If history is repeating itself, what are we to do as Christians? Are we to stand by and watch the world spiral into chaos?
No! Let us remember the words of Jesus, “And then many will be offended, will betray one another, and will hate one another. Then many false prophets will rise up and deceive many. And because lawlessness will abound, the love of many will grow cold. But he who endures to the end shall be saved. And this gospel of the kingdom will be preached in all the world as a witness to all the nations and then the end will come” (Matthew 24:10-14).
Did you catch that? The “love” of many will grow cold. Friends, it is the love of God—seen in the Scriptures, experienced in our hearts, and played out in our lives—that will enable us to endure to the end.
Regardless of the hate, the betrayal, the lawlessness that has surrounded us in 2020, we are called to love. The gospel must be preached for it is the good news of God’s love for fallen man. This is our only mission. We must not allow the light to go out. Darkness cannot cover the face of the earth. We must let the light of Christ’s love shine so bright within us that others will be drawn to it.

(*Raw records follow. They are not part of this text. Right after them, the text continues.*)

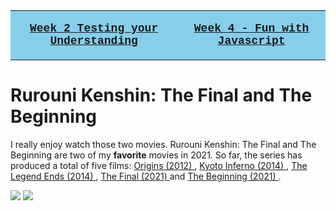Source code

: <!DOCTYPE html>
<html>
  <head>
    <meta charset="utf-8">
    <title>My favorite Movies in 2021</title>
  </head>

  <table border = "0" width = "100%", cellspacing = "1">
    <tr>
        <td width = "25%" align = "center" bgcolor = "#87CEEB">
        <A href= "index.html"><p align = "center"><b><font face = "Courier" size = "4">Week 2 Testing your Understanding</A></font></b></p>
        </td>
        <td width = "25%" align = "center" bgcolor = "#87CEEB">
        <A href= "fancifymytext.html"><b><p align = "center"><b><font face = "Courier" size = "4">Week 4 - Fun with Javascript</font></b></p>
        </td>
    </tr>
    </table>
	
  <h1> Rurouni Kenshin: The Final and The Beginning </h1>
  <body>
    <p>I really enjoy watch those two movies. Rurouni Kenshin: The Final and The Beginning are two of my <strong>favorite</strong> movies in 2021. So far, the series has produced a total of five films: <a href="https://en.wikipedia.org/wiki/Rurouni_Kenshin_(film)" title="Rurouni Kenshin (film)"> Origins (2012) </a> , <a href="https://en.wikipedia.org/wiki/Rurouni_Kenshin:_Kyoto_Inferno" title="Rurouni Kenshin: Kyoto Inferno"> Kyoto Inferno (2014) </a>, <a href="https://en.wikipedia.org/wiki/Rurouni_Kenshin:_The_Legend_Ends" title="Rurouni Kenshin: The Legend Ends"> The Legend Ends (2014) </a>, <a href="https://en.wikipedia.org/wiki/Rurouni_Kenshin:_The_Final" title="Rurouni Kenshin: The Final"> The Final (2021) </a> and <a href="https://en.wikipedia.org/wiki/Rurouni_Kenshin:_The_Beginning" title="Rurouni Kenshin: The Beginning"> The Beginning (2021) </a>.</p>
	<img src="https://upload.wikimedia.org/wikipedia/en/a/ac/Rurouni_Kenshin_The_Final.jpg">
	<img src="https://upload.wikimedia.org/wikipedia/en/5/57/Rurouni_Kenshin_The_Beginning.jpg">
  </body>
</html>
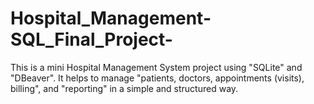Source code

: # Hospital_Management-SQL_Final_Project-
This is a mini Hospital Management System project using  "SQLite" and "DBeaver".   It helps to manage "patients, doctors, appointments (visits), billing", and "reporting" in a simple and structured way.
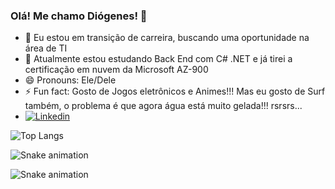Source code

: ### Olá! Me chamo Diógenes! 👋

- 🔭 Eu estou em transição de carreira, buscando uma oportunidade na área de TI
- 🌱 Atualmente estou estudando Back End com C# .NET e já tirei a certificação em nuvem da Microsoft AZ-900
- 😄 Pronouns: Ele/Dele
- ⚡ Fun fact: Gosto de Jogos eletrônicos e Animes!!! Mas eu gosto de Surf também, o problema é que agora água está muito gelada!!! rsrsrs...
- [![Linkedin](https://img.shields.io/badge/LinkedIn-0077B5?style=for-the-badge&logo=linkedin&logoColor=white)](https://www.linkedin.com/in/diogenes-dj/)

![Top Langs](https://github-readme-stats.vercel.app/api/top-langs/?username=diogenes-dj&layout=compact)

![Snake animation](https://github.com/diogenes-dj/diogenes-dj/blob/output/github-contribution-grid-snake.svg)

![Snake animation](https://github.com/YOUR_USERNAME/YOUR_USERNAME/blob/output/github-contribution-grid-snake.gif)
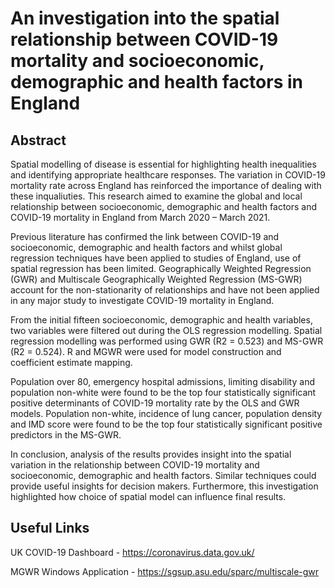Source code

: # An investigation into the spatial relationship between COVID-19 mortality and socioeconomic, demographic and health factors in England

## Abstract

Spatial modelling of disease is essential for highlighting health inequalities and identifying appropriate healthcare responses. The variation in COVID-19 mortality rate across England has reinforced the importance of dealing with these inqualiuties. This research aimed to examine the global and local relationship between socioeconomic, demographic and health factors and COVID-19 mortality in England from March 2020 – March 2021.

Previous literature has confirmed the link between COVID-19 and socioeconomic, demographic and health factors and whilst global regression techniques have been applied to studies of England, use of spatial regression has been limited. Geographically Weighted Regression (GWR) and Multiscale Geographically Weighted Regression (MS-GWR) account for the non-stationarity of relationships and have not been applied in any major study to investigate COVID-19 mortality in England.

From the initial fifteen socioeconomic, demographic and health variables, two variables were filtered out during the OLS regression modelling. Spatial regression modelling was performed using GWR (R2 = 0.523) and MS-GWR (R2 = 0.524). R and MGWR were used for model construction and coefficient estimate mapping.

Population over 80, emergency hospital admissions, limiting disability and population non-white were found to be the top four statistically significant positive determinants of COVID-19 mortality rate by the OLS and GWR models. Population non-white, incidence of lung cancer, population density and IMD score were found to be the top four statistically significant positive predictors in the MS-GWR.

In conclusion, analysis of the results provides insight into the spatial variation in the relationship between COVID-19 mortality and socioeconomic, demographic and health factors. Similar techniques could provide useful insights for decision makers. Furthermore, this investigation highlighted how choice of spatial model can influence final results.

## Useful Links

UK COVID-19 Dashboard - https://coronavirus.data.gov.uk/

MGWR Windows Application - https://sgsup.asu.edu/sparc/multiscale-gwr
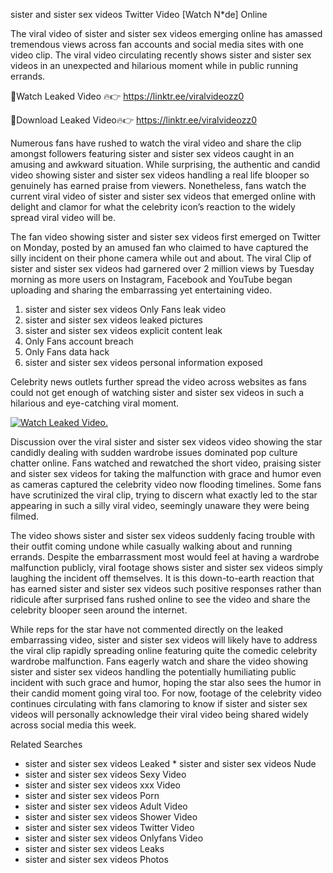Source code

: ﻿sister and sister sex videos Twitter Video [Watch N*de] Online

The viral video of ﻿sister and sister sex videos emerging online has amassed tremendous views across fan accounts and social media sites with one video clip. The viral video circulating recently shows ﻿sister and sister sex videos in an unexpected and hilarious moment while in public running errands. 

🔴Watch Leaked Video 🔥👉  https://linktr.ee/viralvideozz0 

🔴Download Leaked Video🔥👉  https://linktr.ee/viralvideozz0 

Numerous fans have rushed to watch the viral video and share the clip amongst followers featuring ﻿sister and sister sex videos caught in an amusing and awkward situation. While surprising, the authentic and candid video showing ﻿sister and sister sex videos handling a real life blooper so genuinely has earned praise from viewers. Nonetheless, fans watch the current viral video of ﻿sister and sister sex videos that emerged online with delight and clamor for what the celebrity icon’s reaction to the widely spread viral video will be.

The fan video showing ﻿sister and sister sex videos first emerged on Twitter on Monday, posted by an amused fan who claimed to have captured the silly incident on their phone camera while out and about. The viral Clip of ﻿sister and sister sex videos had garnered over 2 million views by Tuesday morning as more users on Instagram, Facebook and YouTube began uploading and sharing the embarrassing yet entertaining video. 

1. ﻿sister and sister sex videos Only Fans leak video
2. ﻿sister and sister sex videos leaked pictures
3. ﻿sister and sister sex videos explicit content leak
4. Only Fans account breach
5. Only Fans data hack
6. ﻿sister and sister sex videos personal information exposed

Celebrity news outlets further spread the video across websites as fans could not get enough of watching ﻿sister and sister sex videos in such a hilarious and eye-catching viral moment. 

[![Watch Leaked Video.](https://miro.medium.com/v2/resize:fit:828/format:webp/1*cilzJN44JGOrTw9NJCrNHA.gif "Watch Leaked Video")](https://linktr.ee/viralvideozz0)

Discussion over the viral ﻿sister and sister sex videos video showing the star candidly dealing with sudden wardrobe issues dominated pop culture chatter online. Fans watched and rewatched the short video, praising ﻿sister and sister sex videos for taking the malfunction with grace and humor even as cameras captured the celebrity video now flooding timelines. Some fans have scrutinized the viral clip, trying to discern what exactly led to the star appearing in such a silly viral video, seemingly unaware they were being filmed.

The video shows ﻿sister and sister sex videos suddenly facing trouble with their outfit coming undone while casually walking about and running errands. Despite the embarrassment most would feel at having a wardrobe malfunction publicly, viral footage shows ﻿sister and sister sex videos simply laughing the incident off themselves. It is this down-to-earth reaction that has earned ﻿sister and sister sex videos such positive responses rather than ridicule after surprised fans rushed online to see the video and share the celebrity blooper seen around the internet.  

While reps for the star have not commented directly on the leaked embarrassing video, ﻿sister and sister sex videos will likely have to address the viral clip rapidly spreading online featuring quite the comedic celebrity wardrobe malfunction. Fans eagerly watch and share the video showing ﻿sister and sister sex videos handling the potentially humiliating public incident with such grace and humor, hoping the star also sees the humor in their candid moment going viral too. For now, footage of the celebrity video continues circulating with fans clamoring to know if ﻿sister and sister sex videos will personally acknowledge their viral video being shared widely across social media this week.

Related Searches
* ﻿sister and sister sex videos Leaked
﻿* sister and sister sex videos Nude
* ﻿sister and sister sex videos Sexy Video
* ﻿sister and sister sex videos xxx Video
* ﻿sister and sister sex videos Porn
* ﻿sister and sister sex videos Adult Video
* ﻿sister and sister sex videos Shower Video
* ﻿sister and sister sex videos Twitter Video
* ﻿sister and sister sex videos Onlyfans Video
* ﻿sister and sister sex videos Leaks
* ﻿sister and sister sex videos Photos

The world is being thrown into chaos because of the seeds of dissension that Satan has sown. We must not allow the pattern of divisiveness that tore France apart and is tearing America apart now, to be mimicked within the body of Christ, for “every kingdom divided against itself is laid waste and a divided household falls” (Luke 11:17). Let us be “eager to maintain the unity of the Spirit in the bond of peace” (Ephesians 4:3) so that we can complete our God-given task.
The Bible accurately predicted the events of the French Revolution (see Q&A on the Two Witnesses of Revelation 11). The Bible has prophesied that this world will come to an end, and that no kingdom on earth will stand against the kingdom that Christ will establish. Jesus is coming soon. Yet the light of the gospel must be preached to nation, city and town before we will see Him. Are you doing your part to share God’s good news with everyone around you?
Let us not be discouraged by the darkness that fills the hearts of humanity. The light of God’s love will shine supreme in this world very soon.